PROMPT A:
Update the entries from the line containing "codeblock hdfs-site.xml lang:xml" down to the end of the entries, replacing "hadoop-slave" with "hadoop-worker" and changing nothing else. Return only those lines.

SELECTED EXCERPT:
########################################

University of Gothenburg

CFF Conference June 1-2, 2015

CFF conference June 1-2, 2015. The theme for this conference was financial intermediation and dealt with bank stability, macro- and microprudential regulation, Basel III and capital requirements.

Anjan Thakor, Olin School of Business, Washington University in St. Louis; "Financial Markets: A Diverse System Is the Key to Commerce"

Deborah Lucas and Sung Kwan Lee; "Toward Comprehensive Measures of the Costs and Risks of Development Banks: The Case of the KDB"

Joao A.C. Santos, Federal Reserve Bank of New York and Nova School of Business and Economics; "Banks' Incentives and the Quality of Internal Risk Models"

Giorgia Piacentino, Washington University in St Louis; "Bank Capital, Bank Credit, and Unemployment"

Piero Gottardi, European University Institute and University of Venice; "Capital Structure, Investment, and Fire Sales"

Nittai K. Bergman, MIT; "Financial Accelerator at Work: Evidence from Corn Fields"

Paolo Fulghieri, University of North Carolina; "Uncertainty Aversion and Systemic Risk"

According to Deborah Lucas government financial institutions lack transparency and are not valuing risks carefully enough. As they play a major role in society they should at least be scrutinized in the same way as private financial institutions. Deborah Lucas is professor of finance at MIT Sloan School of Management and director of MIT Center for Finance and Policy, and was one of the participants at the conference Bank Stability and Regulation organized by CFF on June 1-2, 2015.

What is your research about?
My research focusses on government financial policies. I am looking at the various ways governments intervene in capital markets to try to better understand the economic implications of those interventions. At MIT I am running a new centre called The Center for Finance and Policy which sponsors research and educational initiatives on government financial institutions, financial market regulations and systemic risk.

What do you see as the largest challenges to the financial system?
I feel that overall the financial system functions well although there are areas that could be improved upon. One of the biggest challenges for regulators is to strike a balance between adequate and excessive regulation. For government financial institutions, my main area of interest, one of the biggest and often overlooked problems is that compared to their private counterparts they lack transparency. When governments themselves run financial institutions there is no independent watchdog ensuring that they offer good products or make efficient investment decisions. And those institutions can be a source of systemic risk. For instance, the policies of Fannie Mae and Freddie Mac, the largest providers of mortgage capital in the U.S. and basically government institutions, arguably contributed to the financial crisis. While there can be a legitimate role for government financial institutions, because they play such a major role they should receive the same kind of scrutiny as private institutions.

Didn’t they learn that after the financial crisis?
Fannie and Freddie were rescued and taken over entirely by the government, and are now playing a bigger role than ever. But there hasn’t been much change since then and the government still exempts itself from new regulations designed to reduce the likelihood of future crises.

########################################

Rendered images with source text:
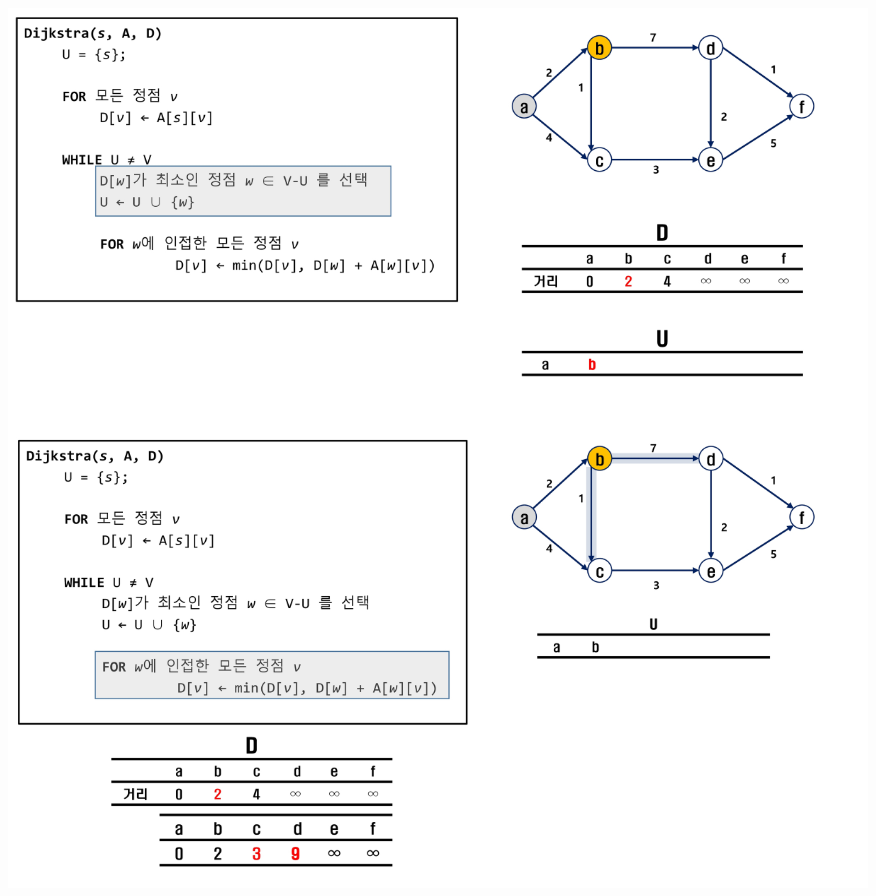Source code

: ![Untitled](%E1%84%80%E1%85%B3%E1%84%85%E1%85%A2%E1%84%91%E1%85%B3&%E1%84%87%E1%85%A2%E1%86%A8%E1%84%90%E1%85%B3%E1%84%85%E1%85%A2%E1%84%8F%E1%85%B5%E1%86%BC%2046354ca7449046cb86acafdea05c3a4d/Untitled%2036.png)

![Untitled](%E1%84%80%E1%85%B3%E1%84%85%E1%85%A2%E1%84%91%E1%85%B3&%E1%84%87%E1%85%A2%E1%86%A8%E1%84%90%E1%85%B3%E1%84%85%E1%85%A2%E1%84%8F%E1%85%B5%E1%86%BC%2046354ca7449046cb86acafdea05c3a4d/Untitled%2037.png)
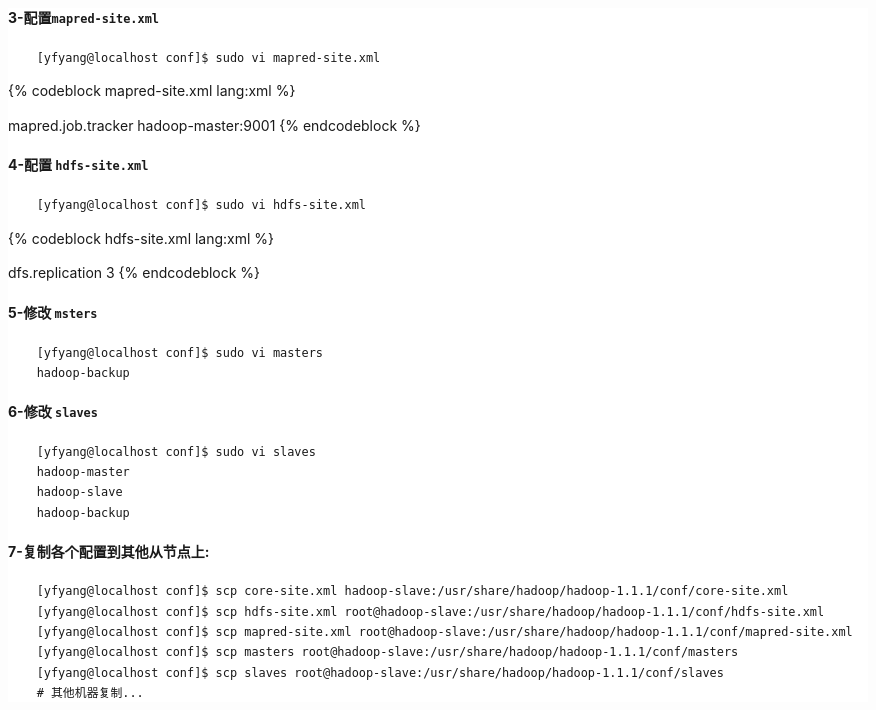 #### 3-配置`mapred-site.xml`
		
		[yfyang@localhost conf]$ sudo vi mapred-site.xml
		
{% codeblock mapred-site.xml lang:xml %}
<?xml version="1.0"?>
<?xml-stylesheet type="text/xsl" href="configuration.xsl"?>
<configuration>
	<property>
		<!-- 定义JobTracker所在的主节点。 -->
		<name>mapred.job.tracker</name>
		<value>hadoop-master:9001</value>
	</property>
</configuration>
{% endcodeblock %}
		
#### 4-配置 `hdfs-site.xml`
		
		[yfyang@localhost conf]$ sudo vi hdfs-site.xml
		
{% codeblock hdfs-site.xml lang:xml %}
<?xml version="1.0"?>
<?xml-stylesheet type="text/xsl" href="configuration.xsl"?>
<configuration>
	<property>
		<!-- 增大HDFS的备份参数 -->
		<name>dfs.replication</name>
		<value>3</value>
	</property>
</configuration>
{% endcodeblock %}
	
#### 5-修改 `msters`
		
		[yfyang@localhost conf]$ sudo vi masters
		hadoop-backup
	
#### 6-修改 `slaves`
	
		[yfyang@localhost conf]$ sudo vi slaves 
		hadoop-master
		hadoop-slave
		hadoop-backup

#### 7-复制各个配置到其他从节点上:
	
		[yfyang@localhost conf]$ scp core-site.xml hadoop-slave:/usr/share/hadoop/hadoop-1.1.1/conf/core-site.xml
		[yfyang@localhost conf]$ scp hdfs-site.xml root@hadoop-slave:/usr/share/hadoop/hadoop-1.1.1/conf/hdfs-site.xml 
		[yfyang@localhost conf]$ scp mapred-site.xml root@hadoop-slave:/usr/share/hadoop/hadoop-1.1.1/conf/mapred-site.xml
		[yfyang@localhost conf]$ scp masters root@hadoop-slave:/usr/share/hadoop/hadoop-1.1.1/conf/masters 
		[yfyang@localhost conf]$ scp slaves root@hadoop-slave:/usr/share/hadoop/hadoop-1.1.1/conf/slaves
		# 其他机器复制...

########################################

PROMPT B:
Rewrite the paragraph of the conference page that begins "I feel that overall the financial system functions well" in a shorter form that keeps its main facts.

TASK RESULT A:
{% codeblock hdfs-site.xml lang:xml %}
<?xml version="1.0"?>
<?xml-stylesheet type="text/xsl" href="configuration.xsl"?>
<configuration>
	<property>
		<!-- 增大HDFS的备份参数 -->
		<name>dfs.replication</name>
		<value>3</value>
	</property>
</configuration>
{% endcodeblock %}
	
#### 5-修改 `msters`
		
		[yfyang@localhost conf]$ sudo vi masters
		hadoop-backup
	
#### 6-修改 `slaves`
	
		[yfyang@localhost conf]$ sudo vi slaves 
		hadoop-master
		hadoop-worker
		hadoop-backup

#### 7-复制各个配置到其他从节点上:
	
		[yfyang@localhost conf]$ scp core-site.xml hadoop-worker:/usr/share/hadoop/hadoop-1.1.1/conf/core-site.xml
		[yfyang@localhost conf]$ scp hdfs-site.xml root@hadoop-worker:/usr/share/hadoop/hadoop-1.1.1/conf/hdfs-site.xml 
		[yfyang@localhost conf]$ scp mapred-site.xml root@hadoop-worker:/usr/share/hadoop/hadoop-1.1.1/conf/mapred-site.xml
		[yfyang@localhost conf]$ scp masters root@hadoop-worker:/usr/share/hadoop/hadoop-1.1.1/conf/masters 
		[yfyang@localhost conf]$ scp slaves root@hadoop-worker:/usr/share/hadoop/hadoop-1.1.1/conf/slaves
		# 其他机器复制...

TASK RESULT B:
Overall the financial system functions well, though some areas could be improved. A major challenge for regulators is balancing adequate and excessive regulation. Government financial institutions, the speaker's main interest, lack transparency compared with private ones. No independent watchdog checks their products or investment decisions, and they can be a source of systemic risk. The policies of Fannie Mae and Freddie Mac arguably contributed to the financial crisis. Such institutions can have a legitimate role, but because they play a major role, they should get the same scrutiny as private institutions.